WHAT THIS TASK INVOLVES
Every record below needs to be written out exactly, apart from the pictures.

Stored dataset items
■ ■ ■ ■ ■ ■ ■
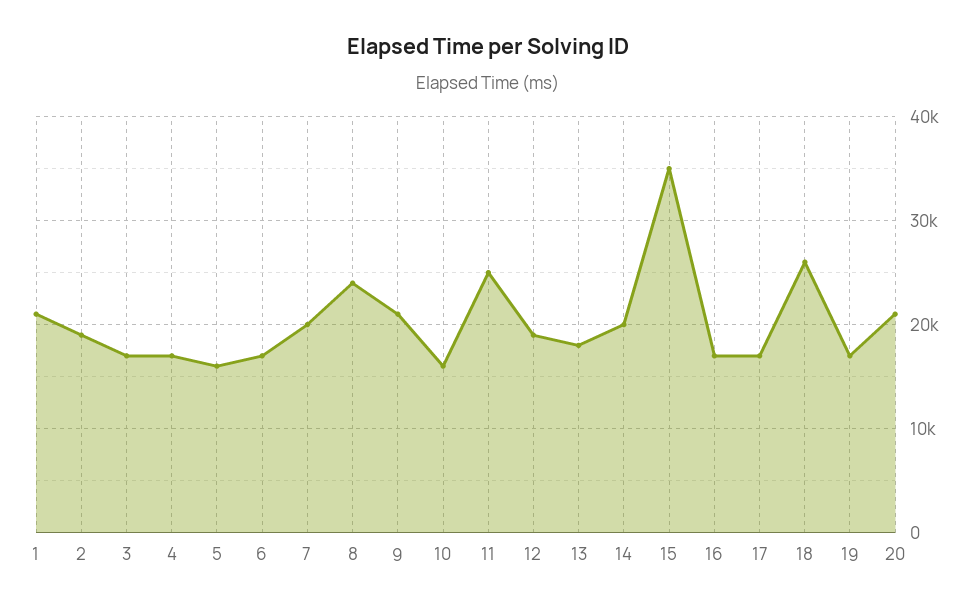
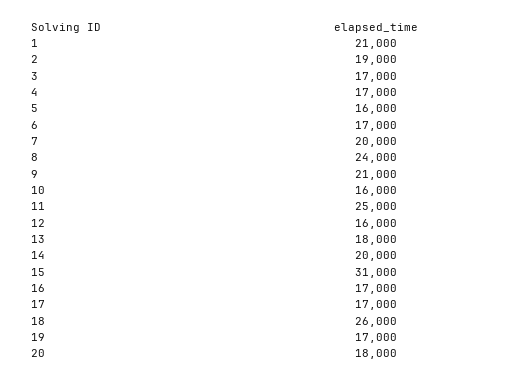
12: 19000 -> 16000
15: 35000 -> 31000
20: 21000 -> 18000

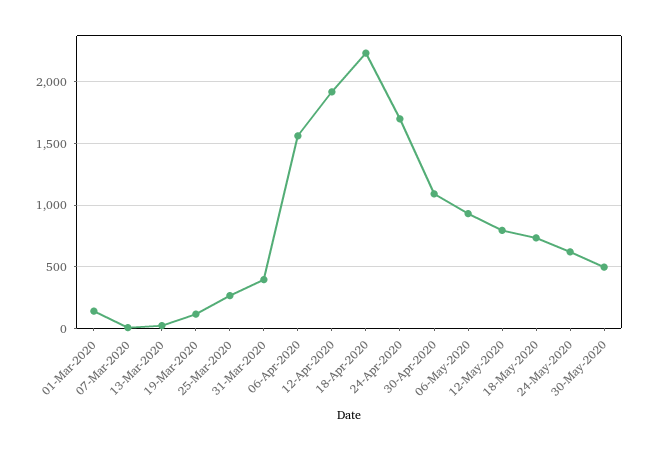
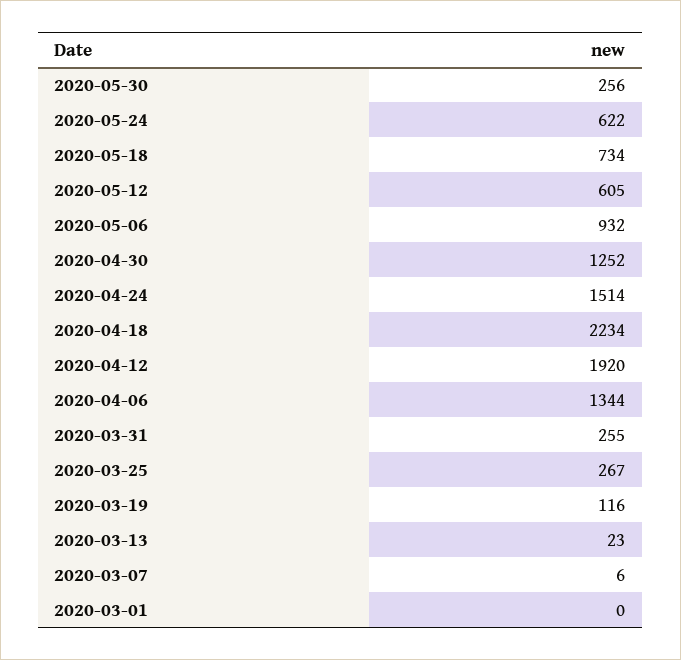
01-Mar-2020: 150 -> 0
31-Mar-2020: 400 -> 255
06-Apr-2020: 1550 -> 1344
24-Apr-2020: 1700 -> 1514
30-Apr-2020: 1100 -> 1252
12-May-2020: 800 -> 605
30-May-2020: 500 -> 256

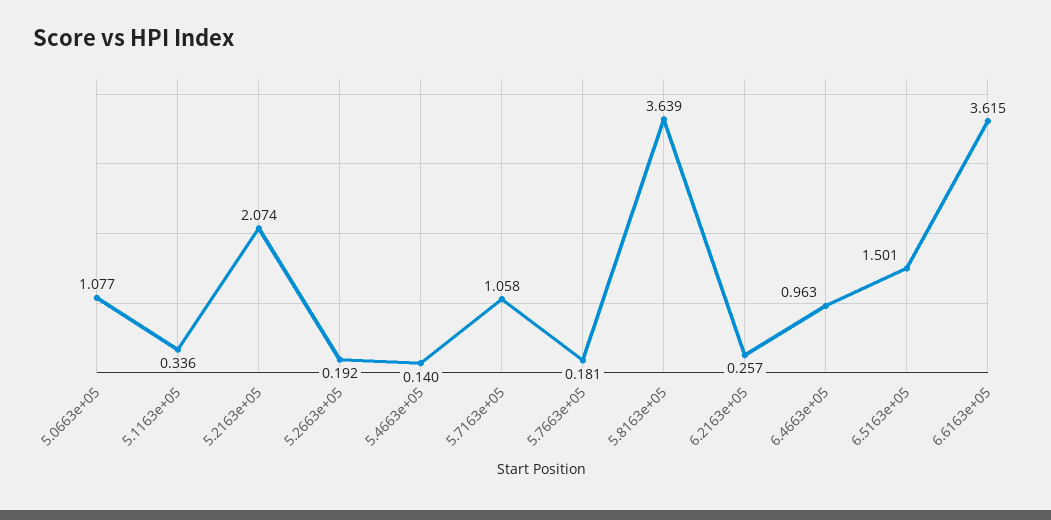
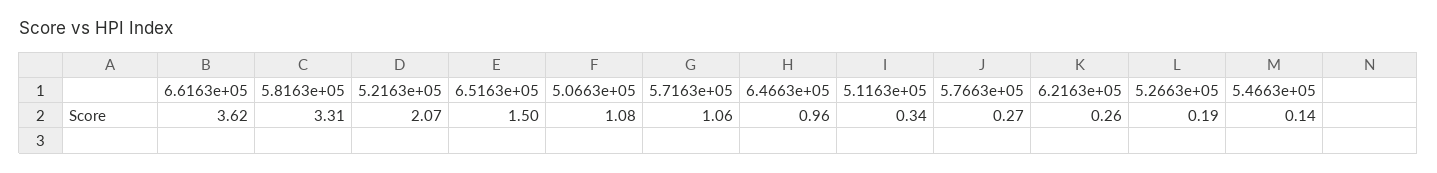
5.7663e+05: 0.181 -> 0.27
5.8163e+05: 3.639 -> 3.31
■ ■ ■ ■ ■ ■ ■
OUTPUT BELOW
12: 19000 -> 16000
15: 35000 -> 31000
20: 21000 -> 18000

01-Mar-2020: 150 -> 0
31-Mar-2020: 400 -> 255
06-Apr-2020: 1550 -> 1344
24-Apr-2020: 1700 -> 1514
30-Apr-2020: 1100 -> 1252
12-May-2020: 800 -> 605
30-May-2020: 500 -> 256

5.7663e+05: 0.181 -> 0.27
5.8163e+05: 3.639 -> 3.31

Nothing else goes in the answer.